Direct Examination at Trial

A plaintiff in a commercial dispute usually has the burden of establishing that they are entitled to win. And if a case proceeds to trial, a plaintiff often meets this burden by presenting witnesses who testify about why the plaintiff should win. And even though defendants usually carry no burden, they often present witnesses to tell their story.

The process of presenting the testimony of friendly witnesses to present the primary case for why your side should win is called direct examination. Although the process is usually less prone to surprises than cross-examination, it still requires a lot of work.

Why should you continue to read this post about direct examination?

Army judge advocates in a courtroom

Selecting Direct Examination Subjects

A lawyer often begins preparing for direct examination by determining what facts need to be proven at trial. For example, if the trial is about a breach of contract, the lawyer may need a witness to prove the existence of a contract, the plaintiff’s performance of her side of the agreement, the breach, and the resulting losses. And although a party may not need to respond to unhelpful facts in their own affirmative cases, they may choose to do so to instead of waiting until the rebuttal portion of the trial. Once the lawyer lists all of the facts to be proven at trial, she may come up with a list of witnesses who can testify about those facts.

It is helpful to have one witness who can tell the plaintiff or defendant’s story from beginning to end. This often makes it easier for a judge or jury to follow the story instead of having to piece it together from the testimony of multiple witnesses, even if there are multiple witnesses who focus on various aspects of the story.

For each witness, a lawyer often makes a list of subjects and then prepares questions about each. It is normal for the first subject to be an introduction to the witness, so those questions may just be about who the witness is and their relationship to the case.

It is important for a lawyer to make sure that every element of their claims is covered in direct examination. If she does not, opposing counsel may move for a directed verdict, asking the judge to make a ruling during the trial because one side failed to meet its burden.

Drafting Direct Examination Questions

According to an old adage, in cross examination the lawyer is the star, but in direct examination, the witness is the star. And so lawyers often draft questions so that the questions are short but the answers are long. Not only does this allow the judge or jury to focus more on the witness with firsthand knowledge than on the lawyer, but it also complies with a rule against “leading questions.”

So, for example, a lawyer may not ask “You saw the light turn red, right?” because it leads the witness to an answer. Instead, she may ask “What did you see?” and wait for the witness to say “I saw the light turn red.”

Lawyers also draft questions that allow the witness to authenticate various pieces of documentary evidence. This means that a witness can testify that a photograph is accurate or they sent a particular email or saw a physical object.

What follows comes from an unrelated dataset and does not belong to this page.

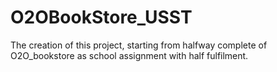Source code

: # O2OBookStore_USST
The creation of this project, starting from halfway complete of O2O_bookstore
as school assignment with half fulfilment.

Once the witness testifies about the evidence, the judge may accept it as evidence at the trial. This is why a lawyer may also make a list of all of the exhibits they intend to introduce and make sure that there is a witness for each to introduce them and make sure that each comes up in the list of direct examination questions.

Although a lawyer wants to be thorough on direct examination, judges and juries have limited attention spans and often little patience for examinations that drag on for hours. Many lawyers ask pages of questions that are irrelevant to the issues at trial. In my experience, everyone in the courtroom appreciates a lawyer that gets to the point.

Preparing a Witness For Direct Examination

At first, it should seem like a witness needs little preparation for direct examination. After all, the witness is just being asked things they already know from their own experience.

But in my experience, direct examination requires a lot of work. First, the lawyer may think she knows all of the answers to the questions she has written, but once she poses them to the witness in her office, she may discover that the answers are actually a little different. Practicing the questions gives the lawyer the chance to revise the questions, or to review relevant evidence with the witness to make sure there are no misunderstandings about the facts.

Second, a lawyer often has a better idea about what information is relevant for the legal claims and which is not than the witness may. So when a lawyer first poses a question to a witness, the witness may spend a lot of time on an irrelevant point but not much on an important point. By practicing the questions, the lawyer can make sure the questions she poses elicits testimony that highlights the relevant facts.

And third, witnesses often know a lot of facts, but have not synthesized those facts into on overall narrative. And even if they have a narrative, they may not be able to tell it, from memory, in an organized way. One thing that I have learned is that a lawyer can help a witness tell a story by asking the witness lots of small questions in preparation. For example, I may ask “When did you send this email?” and then “Why did you send it?” and then “Did you meet with anyone after you sent it?” and then “With whom did you meet?” and “What did you tell them?” After asking a lot of short questions, I repeat the exercise a few times. After doing this a few times, the witness knows what information is relevant and can recount her story with fewer questions prompting her. This way, I can just ask something like “Tell me about this email.” and the witness can say when she sent it, why she sent it, and so on.

In my experience, direct examination preparation may take several sessions, each lasting several hours. But the time spent before trial translates to clearer and smoother testimony during trial.